Well, I know you can argue that their talent and hard work are responsible for their success; but that alone would not be enough without the guys who pay to attend concerts, radio and TV presenters, producers, song writers and Disc Jockeys, among so many other players in the industry.
As such, musicians can give back in terms of charity as well as helping develop sustainable structures in the industry. They must play a tangible role in ensuring the sustainability and continued growth of this industry, so that others after them can also reap from it.
Technically speaking, they must mentor younger musicians, organize workshops through which aspiring stars can receive training of different natures in the art of music; as well as investing in such things as studios, DJ academies, music schools among so many others.
They must also run countrywide campaigns, aimed at searching for and grooming new talent. That’s the least they can do for an industry that has supported them for all these years; an industry that has built them mansions, bought them monster wheels and helped them attain a fabulous life.

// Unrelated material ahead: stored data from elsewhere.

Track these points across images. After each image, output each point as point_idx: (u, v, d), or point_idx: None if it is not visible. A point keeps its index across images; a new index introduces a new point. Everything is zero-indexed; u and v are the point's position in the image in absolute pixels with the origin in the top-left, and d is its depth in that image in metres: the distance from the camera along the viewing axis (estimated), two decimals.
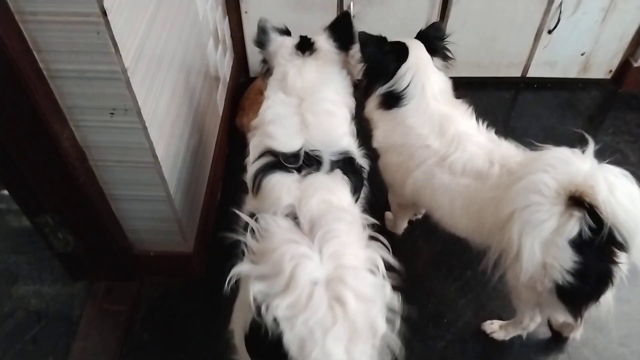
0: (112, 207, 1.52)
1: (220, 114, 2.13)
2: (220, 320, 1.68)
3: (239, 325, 1.07)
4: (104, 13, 1.06)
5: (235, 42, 2.38)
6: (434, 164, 1.46)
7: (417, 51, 1.52)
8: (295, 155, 1.23)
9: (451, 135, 1.44)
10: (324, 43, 1.53)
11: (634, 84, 2.50)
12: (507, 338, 1.65)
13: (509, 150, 1.41)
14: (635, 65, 2.43)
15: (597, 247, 1.16)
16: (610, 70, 2.51)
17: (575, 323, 1.57)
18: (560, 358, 1.65)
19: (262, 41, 1.56)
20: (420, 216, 1.95)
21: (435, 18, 2.26)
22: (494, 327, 1.66)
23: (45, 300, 1.73)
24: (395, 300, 1.02)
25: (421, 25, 2.26)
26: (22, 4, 1.05)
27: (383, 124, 1.55)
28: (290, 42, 1.52)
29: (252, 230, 1.05)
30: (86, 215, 1.48)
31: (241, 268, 1.00)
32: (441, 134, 1.46)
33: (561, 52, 2.41)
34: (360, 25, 2.23)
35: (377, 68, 1.52)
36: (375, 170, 1.59)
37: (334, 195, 1.17)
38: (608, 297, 1.32)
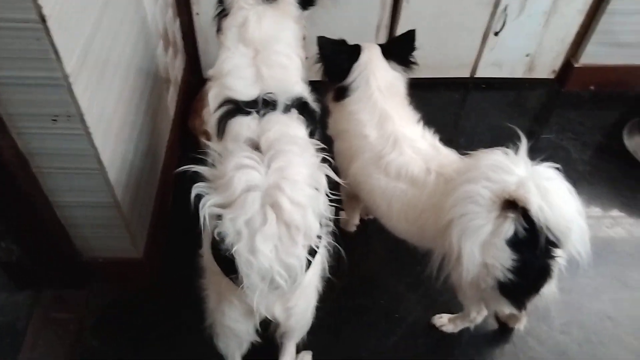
0: (58, 214, 1.49)
1: (172, 117, 2.11)
2: (171, 326, 1.69)
3: (206, 240, 1.16)
4: (43, 19, 1.04)
5: (186, 43, 2.35)
6: (370, 161, 1.51)
7: (370, 52, 1.58)
8: (253, 102, 1.31)
9: (389, 132, 1.49)
10: None
11: (576, 83, 2.61)
12: (456, 331, 1.71)
13: (447, 159, 1.44)
14: (577, 65, 2.53)
15: (533, 245, 1.22)
16: (554, 71, 2.61)
17: (520, 314, 1.65)
18: (506, 348, 1.73)
19: None
20: (372, 216, 1.99)
21: (386, 20, 2.30)
22: (443, 321, 1.72)
23: None
24: (329, 210, 1.11)
25: (372, 27, 2.33)
26: None
27: (334, 112, 1.64)
28: None
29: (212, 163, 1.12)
30: (30, 223, 1.45)
31: (198, 188, 1.06)
32: (379, 126, 1.51)
33: (507, 54, 2.49)
34: (312, 26, 2.27)
35: (333, 67, 1.60)
36: None
37: (290, 128, 1.26)
38: (552, 287, 1.39)
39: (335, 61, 1.59)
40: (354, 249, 1.90)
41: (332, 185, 1.16)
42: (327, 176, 1.15)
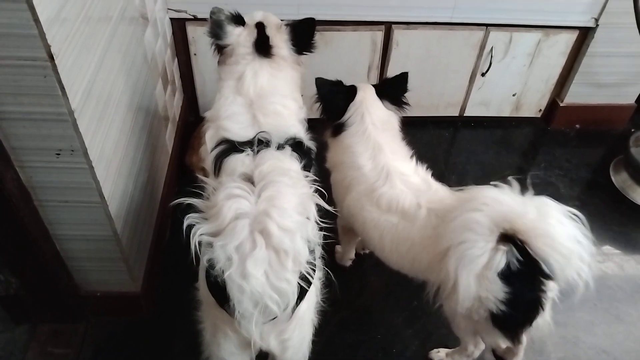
0: (58, 247, 1.51)
1: (170, 153, 2.16)
2: (169, 359, 1.67)
3: (202, 272, 1.17)
4: (51, 57, 1.09)
5: (184, 82, 2.42)
6: (363, 193, 1.55)
7: (364, 92, 1.65)
8: (249, 142, 1.37)
9: (381, 165, 1.54)
10: (282, 47, 1.61)
11: (562, 121, 2.70)
12: None
13: (437, 194, 1.48)
14: (562, 105, 2.63)
15: (525, 277, 1.24)
16: (540, 110, 2.70)
17: (517, 349, 1.65)
18: None
19: (217, 34, 1.61)
20: (367, 251, 2.01)
21: (377, 62, 2.39)
22: (441, 356, 1.72)
23: None
24: (318, 235, 1.13)
25: (364, 68, 2.42)
26: None
27: (332, 146, 1.70)
28: (248, 38, 1.58)
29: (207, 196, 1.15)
30: (30, 256, 1.46)
31: (189, 218, 1.08)
32: (373, 157, 1.56)
33: (494, 93, 2.58)
34: (307, 67, 2.35)
35: (330, 106, 1.67)
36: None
37: (283, 162, 1.30)
38: (546, 318, 1.39)
39: (332, 101, 1.65)
40: (350, 283, 1.92)
41: (324, 214, 1.18)
42: (318, 205, 1.17)
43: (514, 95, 2.60)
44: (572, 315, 1.90)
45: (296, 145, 1.40)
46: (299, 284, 1.08)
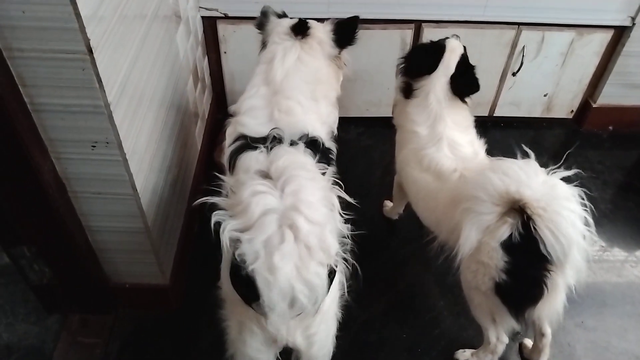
0: (90, 238, 1.54)
1: (199, 149, 2.18)
2: (194, 353, 1.69)
3: (225, 268, 1.16)
4: (90, 51, 1.12)
5: (214, 80, 2.45)
6: (412, 152, 1.65)
7: (437, 77, 1.66)
8: (263, 139, 1.38)
9: (438, 132, 1.61)
10: (321, 32, 1.64)
11: (595, 123, 2.64)
12: None
13: (477, 163, 1.54)
14: (595, 106, 2.57)
15: (525, 252, 1.30)
16: (572, 110, 2.65)
17: (541, 346, 1.64)
18: None
19: (261, 22, 1.69)
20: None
21: None
22: (466, 355, 1.71)
23: (17, 334, 1.70)
24: (346, 228, 1.14)
25: (393, 66, 2.40)
26: (11, 41, 1.10)
27: (398, 106, 1.81)
28: (288, 22, 1.64)
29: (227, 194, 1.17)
30: (63, 247, 1.49)
31: (216, 216, 1.08)
32: (431, 127, 1.62)
33: (525, 93, 2.55)
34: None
35: (412, 68, 1.73)
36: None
37: (298, 156, 1.30)
38: (557, 307, 1.42)
39: (418, 67, 1.71)
40: (375, 282, 1.91)
41: (346, 206, 1.19)
42: (340, 197, 1.18)
43: (545, 95, 2.56)
44: (603, 320, 1.86)
45: (310, 143, 1.40)
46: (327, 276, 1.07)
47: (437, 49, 1.69)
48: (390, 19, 2.26)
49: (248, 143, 1.38)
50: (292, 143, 1.36)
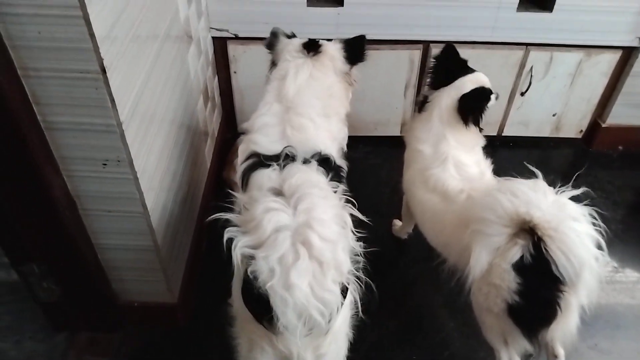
0: (99, 256, 1.54)
1: (208, 168, 2.19)
2: None
3: (236, 286, 1.16)
4: (104, 70, 1.13)
5: (224, 99, 2.48)
6: (418, 172, 1.64)
7: (447, 93, 1.66)
8: (276, 156, 1.38)
9: (442, 151, 1.60)
10: (332, 49, 1.66)
11: (604, 143, 2.63)
12: None
13: (484, 184, 1.53)
14: (604, 125, 2.57)
15: (538, 273, 1.28)
16: (581, 130, 2.65)
17: (533, 349, 1.61)
18: None
19: (271, 42, 1.71)
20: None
21: (414, 81, 2.39)
22: None
23: (25, 352, 1.70)
24: (359, 246, 1.14)
25: (401, 86, 2.42)
26: (26, 60, 1.13)
27: (409, 122, 1.83)
28: (298, 41, 1.66)
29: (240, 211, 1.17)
30: (73, 264, 1.50)
31: (229, 232, 1.09)
32: (435, 145, 1.62)
33: (534, 113, 2.55)
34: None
35: (438, 77, 1.71)
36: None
37: (310, 175, 1.31)
38: (571, 328, 1.39)
39: (442, 76, 1.69)
40: (385, 302, 1.89)
41: (358, 224, 1.19)
42: (352, 215, 1.19)
43: (554, 115, 2.56)
44: (617, 343, 1.82)
45: (323, 161, 1.41)
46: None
47: (462, 65, 1.70)
48: (398, 40, 2.28)
49: (261, 161, 1.38)
50: (305, 161, 1.37)
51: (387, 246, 2.13)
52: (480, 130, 1.68)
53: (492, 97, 1.71)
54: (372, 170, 2.48)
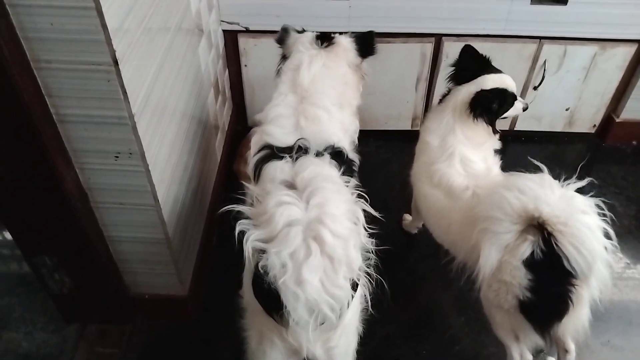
0: (111, 248, 1.54)
1: (219, 160, 2.19)
2: None
3: (247, 278, 1.17)
4: (116, 62, 1.13)
5: (234, 93, 2.47)
6: (424, 165, 1.63)
7: (466, 88, 1.64)
8: (289, 148, 1.38)
9: (448, 145, 1.58)
10: (345, 41, 1.67)
11: (618, 138, 2.60)
12: None
13: (491, 180, 1.51)
14: (618, 120, 2.53)
15: (549, 269, 1.27)
16: (594, 125, 2.61)
17: (545, 344, 1.60)
18: None
19: (282, 37, 1.72)
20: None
21: (425, 74, 2.37)
22: None
23: (36, 343, 1.71)
24: (370, 243, 1.13)
25: (413, 79, 2.40)
26: (39, 53, 1.12)
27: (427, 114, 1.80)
28: (310, 34, 1.67)
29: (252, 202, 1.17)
30: (84, 256, 1.50)
31: (241, 225, 1.08)
32: (442, 137, 1.60)
33: (546, 107, 2.52)
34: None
35: (458, 75, 1.70)
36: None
37: (323, 168, 1.30)
38: (583, 322, 1.39)
39: (462, 74, 1.68)
40: (395, 297, 1.88)
41: (370, 220, 1.18)
42: (364, 211, 1.18)
43: (567, 109, 2.53)
44: (629, 339, 1.81)
45: (335, 154, 1.41)
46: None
47: (485, 64, 1.69)
48: (410, 33, 2.25)
49: (274, 152, 1.38)
50: (318, 154, 1.36)
51: (397, 241, 2.12)
52: (495, 132, 1.66)
53: (518, 103, 1.70)
54: (383, 164, 2.47)
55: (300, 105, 1.50)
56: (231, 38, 2.28)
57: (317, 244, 1.03)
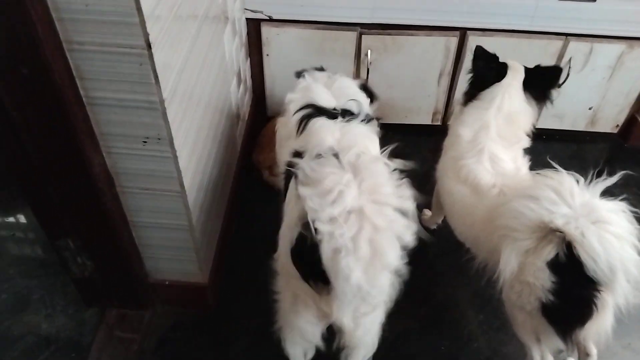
0: (134, 234, 1.55)
1: (239, 150, 2.18)
2: (233, 354, 1.69)
3: (285, 243, 1.19)
4: (149, 46, 1.12)
5: (255, 82, 2.46)
6: (451, 160, 1.61)
7: (512, 78, 1.64)
8: (333, 109, 1.43)
9: (479, 140, 1.56)
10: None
11: None
12: None
13: (518, 180, 1.49)
14: None
15: (573, 272, 1.24)
16: (617, 125, 2.58)
17: (566, 347, 1.59)
18: None
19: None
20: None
21: (449, 68, 2.35)
22: None
23: (56, 326, 1.72)
24: (410, 233, 1.13)
25: (435, 74, 2.38)
26: (72, 34, 1.12)
27: (455, 113, 1.78)
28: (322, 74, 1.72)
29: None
30: (108, 240, 1.50)
31: (298, 188, 1.11)
32: (476, 132, 1.59)
33: (569, 106, 2.48)
34: (376, 72, 2.33)
35: (477, 78, 1.70)
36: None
37: (369, 144, 1.35)
38: (606, 328, 1.36)
39: (482, 74, 1.67)
40: (414, 293, 1.86)
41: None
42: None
43: (590, 108, 2.50)
44: None
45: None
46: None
47: (496, 61, 1.67)
48: (435, 26, 2.23)
49: (319, 110, 1.41)
50: (367, 119, 1.40)
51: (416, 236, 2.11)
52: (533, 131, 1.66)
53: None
54: (401, 158, 2.45)
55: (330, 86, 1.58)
56: (254, 26, 2.27)
57: (372, 231, 1.05)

They must also get thickly involved in charity and helping the disadvantaged people in our society. This is not just part of showbiz, but goes a long way in showing a musician’s maturity and sense of gratitude to the very society that made him or her.
However, like I earlier said, this is not compulsory. Every musician has the liberty to decide whether or not they want to get involved; but at the end of the day, the world is watching very closely.